‘Cadian Blood’ and Rob Sanders’ ‘Redemption Corps’ as good places to get started.
Steve Lyons’ ‘Ice Guard’ was one of the first ‘Imperial Guard’ novels that I read for the blog and was enough for me to keep an eye open for more of his work. Unfortunately for me, the next thing of his that I picked up was the audio book ‘Waiting Death’ and that didn’t work for me at all. With the scores evenly balanced, Lyons’ latest book ‘Dead Men Walking’ was always going to tip the scales one way or the other...
In the Imperium of Mankind the danger doesn’t always come from the stars; sometimes it lays waiting right beneath your feet... The workers on an Imperial mining planet have uncovered something that should have been left well buried. Now the necrons walk the planet once again and an ill equipped Planetary Defence Force is being massacred almost as a matter of course. The call for help goes out but the arrival of four regiments of the Death Korps of Krieg may not be the salvation the beleaguered populace are after.
The Death Korps of Krieg are perhaps the most brutal of the Imperial Guard regiments, prepared to sacrifice anything to kill what’s in front of them in the name of the Emperor. Anything else is of secondary importance, an outlook that lends unhealthy comparisons to the necrons that they are fighting. In the face of astronomical casualties, the Death Korps are resolute in their zeal to do the Emperor’s bidding. Will there be anything left after the guns finally fall silent?
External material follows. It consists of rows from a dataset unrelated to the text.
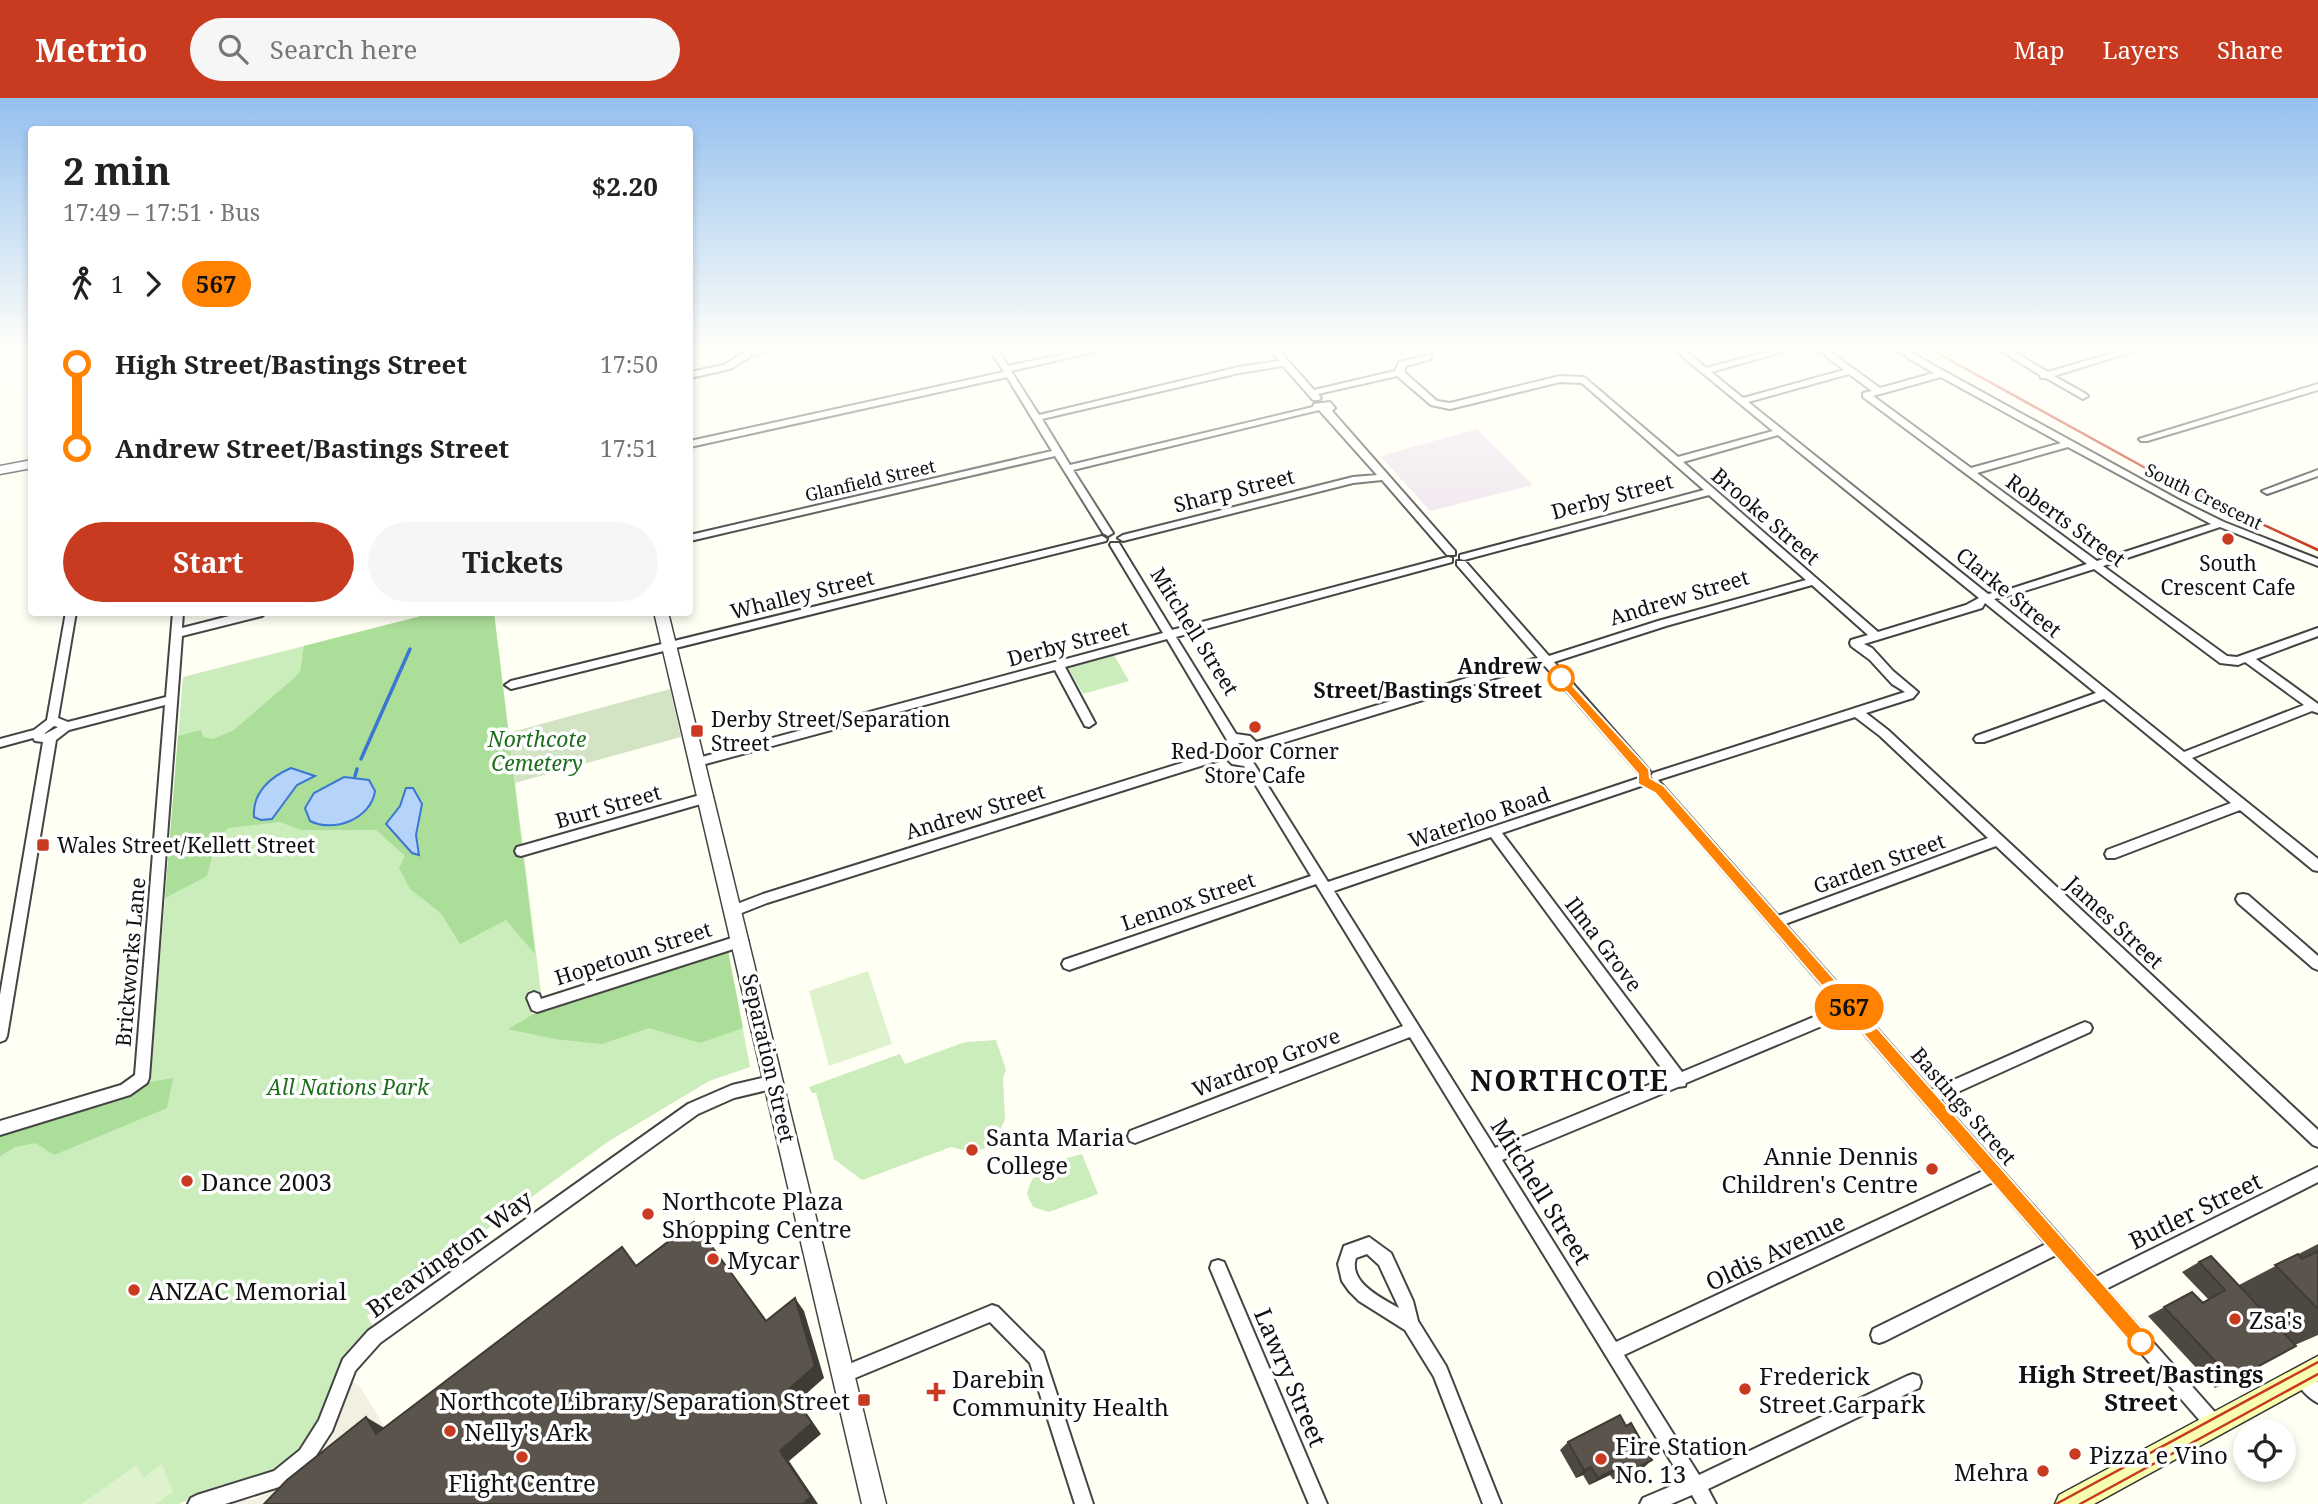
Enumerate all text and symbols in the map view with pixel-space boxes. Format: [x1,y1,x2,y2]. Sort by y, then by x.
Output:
search box [190,18,680,81]
text: Metrio [35,27,148,72]
icon: search [214,30,252,68]
text: Search here [270,31,417,67]
text: Map [2014,33,2065,66]
text: Layers [2103,33,2179,66]
text: Share [2217,33,2283,66]
text: 2 min [63,144,171,196]
text: $2.20 [592,168,658,204]
text: 17:49 – 17:51 · Bus [63,196,260,228]
icon: walk [63,265,101,303]
icon: forward [134,265,172,303]
text: 567 [196,267,237,300]
text: 1 [111,268,124,300]
text: High Street/Bastings Street [115,346,467,382]
text: 17:50 [600,348,658,380]
text: Andrew Street/Bastings Street [115,430,509,466]
text: 17:51 [600,432,658,464]
street label: Glanfield Street [802,453,938,507]
street label: South Crescent [2141,457,2267,535]
street label: Sharp Street [1171,461,1297,519]
street label: Brooke Street [1706,461,1826,571]
street label: Derby Street [1548,466,1676,526]
street label: Roberts Street [2001,467,2131,573]
button: Start [63,522,354,602]
button: Tickets [368,522,658,602]
marker: South Crescent Cafe [2220,531,2236,547]
street label: Clarke Street [1950,541,2068,643]
place label: South Crescent Cafe [2160,549,2296,601]
street label: Mitchell Street [1145,562,1245,700]
street label: Andrew Street [1606,562,1752,632]
street label: Whalley Street [727,563,877,625]
street label: Derby Street [1004,613,1132,673]
place label: Andrew Street/Bastings Street [1314,652,1542,704]
marker: Andrew Street/Bastings Street [1548,665,1574,691]
place label: Derby Street/Separation Street [711,705,950,757]
marker: Red Door Corner Store Cafe [1247,719,1263,735]
marker: Derby Street/Separation Street [689,723,705,739]
park label: Northcote Cemetery [487,725,586,777]
place label: Red Door Corner Store Cafe [1171,737,1339,789]
street label: Andrew Street [902,776,1048,846]
street label: Burt Street [552,778,664,834]
street label: Waterloo Road [1405,780,1553,854]
street label: Garden Street [1809,826,1949,900]
place label: Wales Street/Kellett Street [57,831,315,859]
marker: Wales Street/Kellett Street [35,837,51,853]
street label: Lennox Street [1117,865,1259,937]
street label: James Street [2059,869,2170,974]
street label: Brickworks Lane [109,876,151,1048]
street label: Ilma Grove [1559,891,1649,997]
street label: Hopetoun Street [551,914,715,992]
street label: Separation Street [736,971,802,1145]
line badge: 567 [1809,984,1889,1030]
text: 567 [1829,990,1869,1023]
street label: Wardrop Grove [1188,1021,1344,1103]
street label: Bastings Street [1905,1041,2023,1171]
district label: NORTHCOTE [1470,1061,1670,1099]
park label: All Nations Park [265,1073,430,1101]
street label: Mitchell Street [1484,1112,1600,1270]
place label: Santa Maria College [986,1120,1125,1181]
place label: Annie Dennis Children's Centre [1722,1139,1918,1200]
marker: Santa Maria College [964,1142,980,1158]
marker: Annie Dennis Children's Centre [1924,1161,1940,1177]
street label: Butler Street [2123,1164,2267,1256]
place label: Dance 2003 [201,1165,332,1198]
marker: Dance 2003 [179,1173,195,1189]
street label: Breavington Way [359,1181,539,1324]
place label: Northcote Plaza Shopping Centre [662,1184,852,1245]
street label: Oldis Avenue [1700,1204,1850,1298]
marker: Northcote Plaza Shopping Centre [640,1206,656,1222]
place label: Mycar [727,1243,800,1276]
marker: Mycar [705,1251,721,1267]
place label: ANZAC Memorial [148,1274,347,1307]
marker: ANZAC Memorial [126,1282,142,1298]
street label: Lawry Street [1247,1303,1335,1451]
place label: Zsa's [2249,1303,2303,1336]
marker: Zsa's [2227,1311,2243,1327]
marker: High Street/Bastings Street [2128,1329,2154,1355]
place label: High Street/Bastings Street [2018,1357,2264,1418]
place label: Frederick Street Carpark [1759,1359,1926,1420]
place label: Darebin Community Health [952,1362,1169,1423]
marker: Frederick Street Carpark [1737,1381,1753,1397]
marker: Darebin Community Health [926,1382,946,1402]
place label: Northcote Library/Separation Street [439,1384,850,1417]
marker: Northcote Library/Separation Street [856,1392,872,1408]
place label: Nelly's Ark [464,1415,589,1448]
map controls [2233,1419,2296,1482]
button: locate [2233,1419,2296,1482]
marker: Nelly's Ark [442,1423,458,1439]
place label: Fire Station No. 13 [1615,1429,1748,1490]
place label: Pizza e Vino [2089,1438,2228,1471]
marker: Pizza e Vino [2067,1446,2083,1462]
marker: Flight Centre [514,1449,530,1465]
marker: Fire Station No. 13 [1593,1451,1609,1467]
place label: Mehra [1954,1455,2029,1488]
marker: Mehra [2035,1463,2051,1479]
place label: Flight Centre [448,1466,596,1499]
If there’s one thing that you take away from Warhammer 40K fiction, it’s the sobering realisation that war is a game that no-one ever really wins (unless you’re playing the WH40K game that is, you can win that). In this universe, warfare is merely about staving off mankind’s inevitable destruction at the hands of various alien races for as long as possible. Any kind of victory is determined purely in terms of whether the enemy is still standing at the end of an engagement, never in terms of the consequences for the civilian populace. Lyons totally gets this and has written a novel that reflects it almost perfectly. ‘Dead Men Walking’ is a dark and gloomy novel that asks the question of whether you can really die a hero when, to all intents and purposes, you already see yourself as dead. The answer very much depends on who you are asking here and the results throw up some interesting contrasts between the Imperial Guard and the citizens they are tasked to protect. Gunthar Soreson’s tale is most interesting in this respect and Lyons uses it bring the effects of the war into the sharpest relief. I wasn’t sure about Arex’ narrative though. While I get how she influenced the path of other characters her story didn’t pack the same punch as others and lessened the overall impact of the novel as a whole.
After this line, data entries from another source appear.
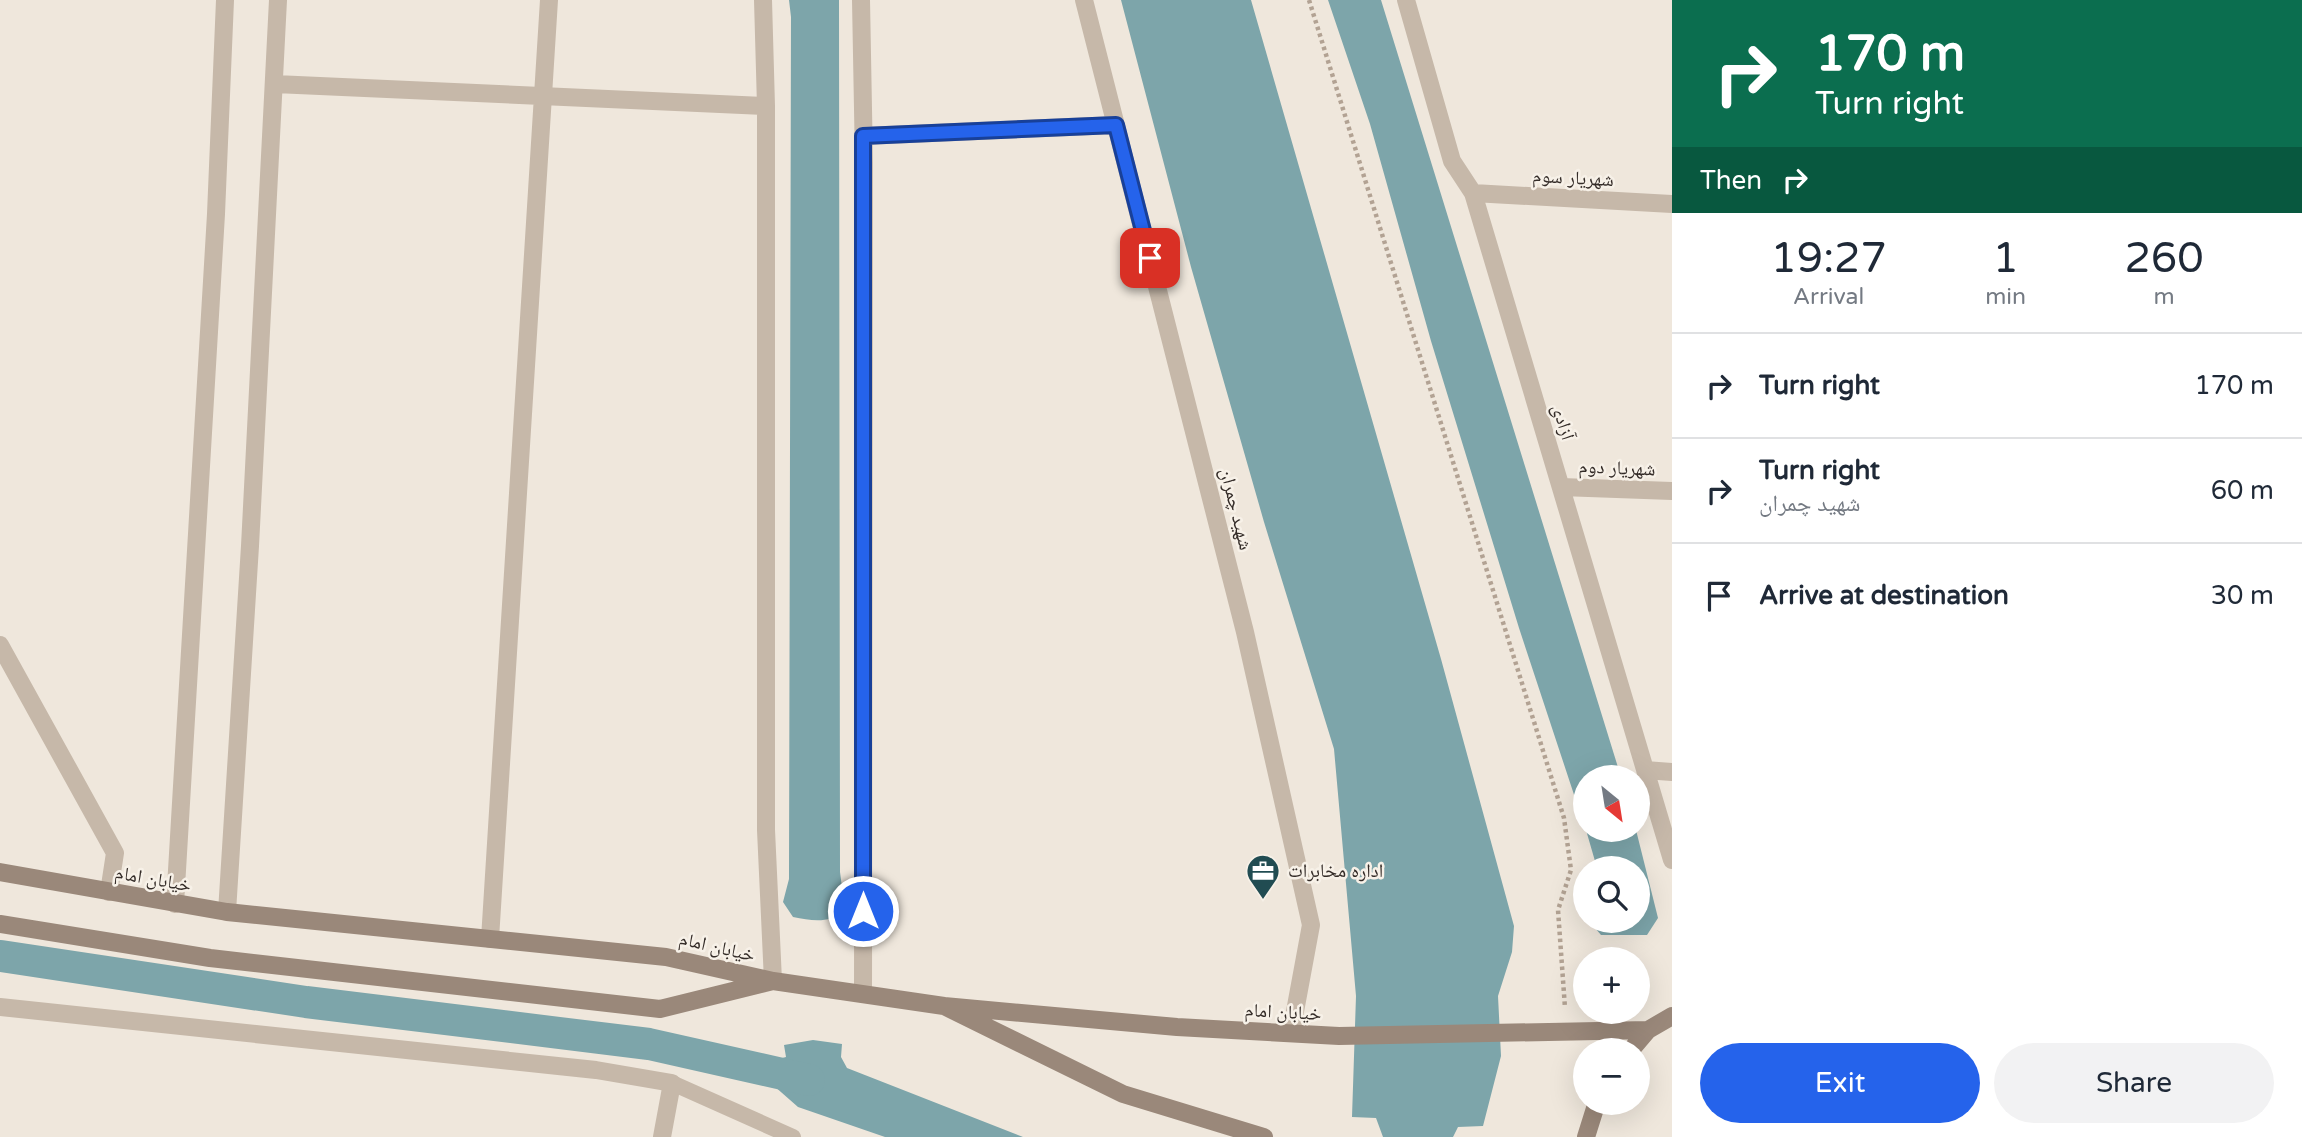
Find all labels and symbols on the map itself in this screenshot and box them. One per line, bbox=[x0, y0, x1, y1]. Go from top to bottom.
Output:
street label: شهریار سوم bbox=[1532, 165, 1614, 193]
pin bbox=[1120, 228, 1180, 288]
street label: آزادی bbox=[1547, 402, 1579, 444]
street label: شهریار دوم bbox=[1578, 456, 1656, 482]
street label: شهید چمران bbox=[1215, 466, 1257, 552]
north arrow bbox=[1573, 765, 1650, 842]
office icon: اداره مخابرات bbox=[1244, 852, 1282, 901]
place label: اداره مخابرات bbox=[1288, 860, 1383, 882]
street label: خیابان امام bbox=[113, 861, 193, 898]
position arrow bbox=[826, 874, 900, 948]
street label: خیابان امام bbox=[677, 928, 757, 968]
street label: خیابان امام bbox=[1244, 999, 1322, 1027]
‘Dead Men Walking’ charts the gradual fall of an Imperial world at the hands of a particularly insidious menace. To be fair, all of the xenos races in the Warhammer universe are particularly insidious but there is something about the necrons that is especially chilling. These metal warriors display no emotion whatsoever (even the Tyranids have a form of animal rage) and are absolutely remorseless in their approach to warfare; they just won’t stop until you are dead. Lyons captures this very well, simply by sending by piling loads of necrons together and shelling them with Imperial guns.
On the other side of the equation is the Death Korps, an army of men with nothing else on their mind than selling their lives to right an ancient wrong their ancestors committed. The gas masks they wear mean they show no emotion whatsoever and they are absolutely remorseless in their approach to warfare; they just won’t stop until you are dead. Lyons captures this very well, simply by lining the Death Korps up in neat ranks and marching them into range of the necron gauss weaponry.
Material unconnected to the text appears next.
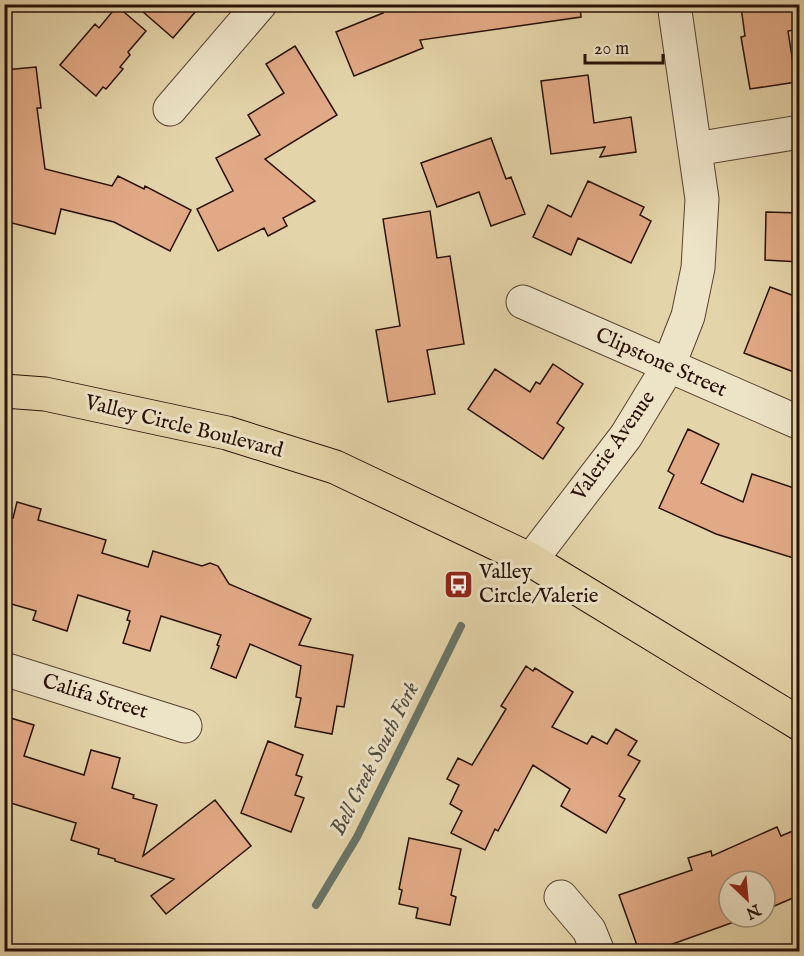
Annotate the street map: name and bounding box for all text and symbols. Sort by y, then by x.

You can see where I’m going here. Lyons is essentially showing us that there really isn’t a lot of difference between the two opposing forces; both want to win and both see the surrounding area (and its populace) as expendable materiel for exploitation. This raises some interesting points where certain characters finally begin to get an idea of the regime that they live under. It’s a shame that it comes too late to make any real difference... It also helps foster a real sense of empathy for the Death Korps themselves once you realise what has made them this way. You’ve got to feel a little sorry for them.
What I would say is that an interesting basis for comparison is sacrificed in the name of lining these opposing parties up and having them shoot at each other. Don’t get me wrong, the battle sequences are suitably intense (neither side will back down, only one can walk away at the end), and the urgency of the plot demands resolution over introspection, but it just felt that there was an opportunity missed to dig a little deeper. There’s plenty to chew on but I found myself waiting for a second course that never arrived...
Maybe that was intended though. ‘Dead Men Walking’ charts the downward spiral of an Imperial planet under attack and not only is that the main order of the day but it’s done very methodically and very well. From the first hints of an alien presence on the planet to Gunthar’s final decision at the end of; everything fits together perfectly and sends the plot rolling forwards to its inevitable conclusion. ‘Inevitable’ isn’t such a bad thing either, not when it’s written so well. If you’re a fan of the Imperial Guard, or just military sci-fi in general, then ‘Dead Men Walking’ deserves a look.